### ASSIGNMENT
Copy out the lines of the items word for word, from their very start through the line containing "These custom types", with both ends included. Leave the pictures out of your copy.

┄┄┄┄┄┄

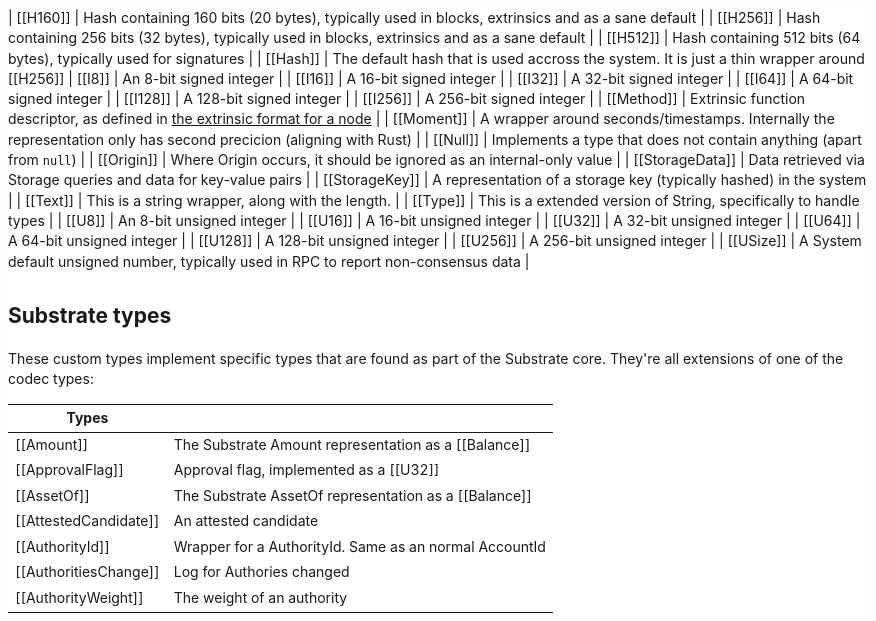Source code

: | [[H160]] | Hash containing 160 bits (20 bytes), typically used in blocks, extrinsics and as a sane default |
| [[H256]] | Hash containing 256 bits (32 bytes), typically used in blocks, extrinsics and as a sane default |
| [[H512]] | Hash containing 512 bits (64 bytes), typically used for signatures |
| [[Hash]] | The default hash that is used accross the system. It is just a thin wrapper around [[H256]]
| [[I8]] | An 8-bit signed integer |
| [[I16]] | A 16-bit signed integer |
| [[I32]] | A 32-bit signed integer |
| [[I64]] | A 64-bit signed integer |
| [[I128]] | A 128-bit signed integer |
| [[I256]] | A 256-bit signed integer |
| [[Method]] | Extrinsic function descriptor, as defined in [the extrinsic format for a node](https://github.com/paritytech/wiki/blob/master/Extrinsic.md#the-extrinsic-format-for-node) |
| [[Moment]] | A wrapper around seconds/timestamps. Internally the representation only has second precicion (aligning with Rust) |
| [[Null]] | Implements a type that does not contain anything (apart from `null`) |
| [[Origin]] | Where Origin occurs, it should be ignored as an internal-only value |
| [[StorageData]] | Data retrieved via Storage queries and data for key-value pairs |
| [[StorageKey]] |  A representation of a storage key (typically hashed) in the system |
| [[Text]] | This is a string wrapper, along with the length. |
| [[Type]] | This is a extended version of String, specifically to handle types |
| [[U8]] | An 8-bit unsigned integer |
| [[U16]] | A 16-bit unsigned integer |
| [[U32]] | A 32-bit unsigned integer |
| [[U64]] | A 64-bit unsigned integer |
| [[U128]] | A 128-bit unsigned integer |
| [[U256]] | A 256-bit unsigned integer |
| [[USize]] | A System default unsigned number, typically used in RPC to report non-consensus data |


## Substrate types

These custom types implement specific types that are found as part of the Substrate core. They're all extensions of one of the codec types:

| **Types** | |
| --- | --- |
| [[Amount]] | The Substrate Amount representation as a [[Balance]] |
| [[ApprovalFlag]] | Approval flag, implemented as a [[U32]] |
| [[AssetOf]] | The Substrate AssetOf representation as a [[Balance]] |
| [[AttestedCandidate]] | An attested candidate |
| [[AuthorityId]] | Wrapper for a AuthorityId. Same as an normal AccountId |
| [[AuthoritiesChange]] | Log for Authories changed |
| [[AuthorityWeight]] | The weight of an authority |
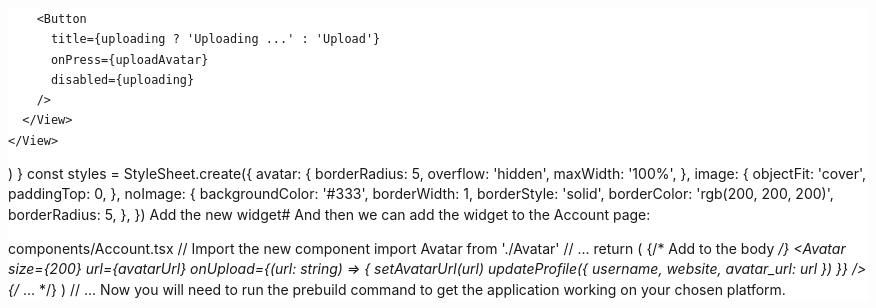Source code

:         <Button
          title={uploading ? 'Uploading ...' : 'Upload'}
          onPress={uploadAvatar}
          disabled={uploading}
        />
      </View>
    </View>
  )
}
const styles = StyleSheet.create({
  avatar: {
    borderRadius: 5,
    overflow: 'hidden',
    maxWidth: '100%',
  },
  image: {
    objectFit: 'cover',
    paddingTop: 0,
  },
  noImage: {
    backgroundColor: '#333',
    borderWidth: 1,
    borderStyle: 'solid',
    borderColor: 'rgb(200, 200, 200)',
    borderRadius: 5,
  },
})
Add the new widget#
And then we can add the widget to the Account page:


components/Account.tsx
// Import the new component
import Avatar from './Avatar'
// ...
return (
  <View>
    {/* Add to the body */}
    <View>
      <Avatar
        size={200}
        url={avatarUrl}
        onUpload={(url: string) => {
          setAvatarUrl(url)
          updateProfile({ username, website, avatar_url: url })
        }}
      />
    </View>
    {/* ... */}
  </View>
)
// ...
Now you will need to run the prebuild command to get the application working on your chosen platform.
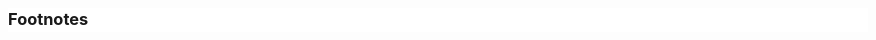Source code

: ### Footnotes

[^4.1]: "A linear regression model assumes that the regression function E(Y|X) is linear in the inputs X1,..., Xp. Linear models were largely developed in the precomputer age of statistics, but even in today's computer era there are still good reasons to study and use them. They are simple and often provide an adequate and interpretable description of how the inputs affect the output. For prediction purposes they can sometimes outperform fancier nonlinear models, especially in situations with small numbers of training cases, low signal-to-noise ratio or sparse data." *(Trecho de <Linear Methods for Regression>)*
[^4.2]: "As introduced in Chapter 2, we have an input vector XT = (X1, X2, ..., Xp), and want to predict a real-valued output Y. The linear regression model has the form f(x) = βο + ΣXjβj... The linear model either assumes that the regression function E(Y|X) is linear, or that the linear model is a reasonable approximation. Here the Bj's are unknown parameters or coefficients, and the variables Xj can come from different sources... Typically we have a set of training data (X1,Y1) ... (xn, yn) from which to estimate the parameters β. Each xi = (Xi1, Xi2,...,xip)T is a vector of feature measurements for the ith case. The most popular estimation method is least squares, in which we pick the coefficients β = (βο, β1, ..., βp)T to minimize the residual sum of squares" *(Trecho de <Linear Methods for Regression>)*
[^4.3]: "The predicted values at an input vector xo are given by f(xo) = (1 : xo)Tẞ; the fitted values at the training inputs are ŷ = Xβ = X(XTX)−1X7y... The matrix H = X(XTX)-1XT appearing in equation (3.7) is sometimes called the “hat” matrix because it puts the hat on y... It might happen that the columns of X are not linearly independent, so that X is not of full rank. This would occur, for example, if two of the inputs were perfectly correlated, (e.g., x2 = 3x1). Then XTX is singular and the least squares coefficients β are not uniquely defined." *(Trecho de <Linear Methods for Regression>)*
[^4.4]: "In this chapter we describe linear methods for regression, while in the next chapter we discuss linear methods for classification. On some topics we go into considerable detail, as it is our firm belief that an understanding of linear methods is essential for understanding nonlinear ones. In fact, many nonlinear techniques are direct generalizations of the linear methods discussed here." *(Trecho de <Linear Methods for Regression>)*
[^4.4.1]: "Often we need to test for the significance of groups of coefficients simultaneously. For example, to test if a categorical variable with k levels can be excluded from a model, we need to test whether the coefficients of the dummy variables used to represent the levels can all be set to zero. Here we use the F statistic, F = (RSS0 - RSS1)/(P1 - ро)  RSS1/(N-P1 – 1)" *(Trecho de <Linear Methods for Regression>)*
[^4.4.2]: "The linear model reduces the base error rate by about 50%. We will return to this example later to compare various selection and shrinkage methods." *(Trecho de <Linear Methods for Regression>)*
[^4.4.3]: "The Gauss-Markov theorem states that if we have any other linear estimator θ = cTy that is unbiased for αTβ, that is, E(cTy) = αTβ, then  Var(αTβ) ≤ Var(cTy). The proof (Exercise 3.3) uses the triangle inequality." *(Trecho de <Linear Methods for Regression>)*
[^4.4.4]: "Ridge regression shrinks the regression coefficients by imposing a penalty on their size. The ridge coefficients minimize a penalized residual sum of squares... An equivalent way to write the ridge problem is pridge = argmin (y - βο - Σβ)², subject to Σβ² ≤ t, which makes explicit the size constraint on the parameters." *(Trecho de <Linear Methods for Regression>)*
[^4.4.5]: "The lasso is a shrinkage method like ridge, with subtle but important dif- ferences. The lasso estimate is defined by argmin (Yi – βο - Σ Xijßj)² , subject to Σ|β;| ≤ t. Just as in ridge regression, we can re-parametrize the constant Bo by stan- dardizing the predictors; the solution for Bo is y, and thereafter we fit a model without an intercept (Exercise 3.5). In the signal processing litera- ture, the lasso is also known as basis pursuit (Chen et al., 1998)." *(Trecho de <Linear Methods for Regression>)*
[^4.5]: "We discuss many examples, including variable subset selection and ridge regression, later in this chapter. From a more pragmatic point of view, most models are distortions of the truth, and hence are biased; picking the right model amounts to creating the right balance between bias and variance... By retaining a subset of the predictors and discarding the rest, subset selec- tion produces a model that is interpretable and has possibly lower predic- tion error than the full model. However, because it is a discrete process— variables are either retained or discarded—it often exhibits high variance, and so doesn't reduce the prediction error of the full model." *(Trecho de <Linear Methods for Regression>)*
[^4.5.1]: "Least angle regression (LAR) is a relative newcomer (Efron et al., 2004), and can be viewed as a kind of "democratic" version of forward stepwise regression (Section 3.3.2). As we will see, LAR is intimately connected with the lasso, and in fact provides an extremely efficient algorithm for computing the entire lasso path as in Figure 3.10." *(Trecho de <Linear Methods for Regression>)*
[^4.5.2]: "The predicted values at an input vector xo are given by f(xo) = (1 : xo)Tẞ; the fitted values at the training inputs are ŷ = Xβ = X(XTX)−1X7y." *(Trecho de <Linear Methods for Regression>)*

┄┄┄┄┄┄

### TASK ANSWER
Source code

: | [[H160]] | Hash containing 160 bits (20 bytes), typically used in blocks, extrinsics and as a sane default |
| [[H256]] | Hash containing 256 bits (32 bytes), typically used in blocks, extrinsics and as a sane default |
| [[H512]] | Hash containing 512 bits (64 bytes), typically used for signatures |
| [[Hash]] | The default hash that is used accross the system. It is just a thin wrapper around [[H256]]
| [[I8]] | An 8-bit signed integer |
| [[I16]] | A 16-bit signed integer |
| [[I32]] | A 32-bit signed integer |
| [[I64]] | A 64-bit signed integer |
| [[I128]] | A 128-bit signed integer |
| [[I256]] | A 256-bit signed integer |
| [[Method]] | Extrinsic function descriptor, as defined in [the extrinsic format for a node](https://github.com/paritytech/wiki/blob/master/Extrinsic.md#the-extrinsic-format-for-node) |
| [[Moment]] | A wrapper around seconds/timestamps. Internally the representation only has second precicion (aligning with Rust) |
| [[Null]] | Implements a type that does not contain anything (apart from `null`) |
| [[Origin]] | Where Origin occurs, it should be ignored as an internal-only value |
| [[StorageData]] | Data retrieved via Storage queries and data for key-value pairs |
| [[StorageKey]] |  A representation of a storage key (typically hashed) in the system |
| [[Text]] | This is a string wrapper, along with the length. |
| [[Type]] | This is a extended version of String, specifically to handle types |
| [[U8]] | An 8-bit unsigned integer |
| [[U16]] | A 16-bit unsigned integer |
| [[U32]] | A 32-bit unsigned integer |
| [[U64]] | A 64-bit unsigned integer |
| [[U128]] | A 128-bit unsigned integer |
| [[U256]] | A 256-bit unsigned integer |
| [[USize]] | A System default unsigned number, typically used in RPC to report non-consensus data |


## Substrate types

These custom types implement specific types that are found as part of the Substrate core. They're all extensions of one of the codec types:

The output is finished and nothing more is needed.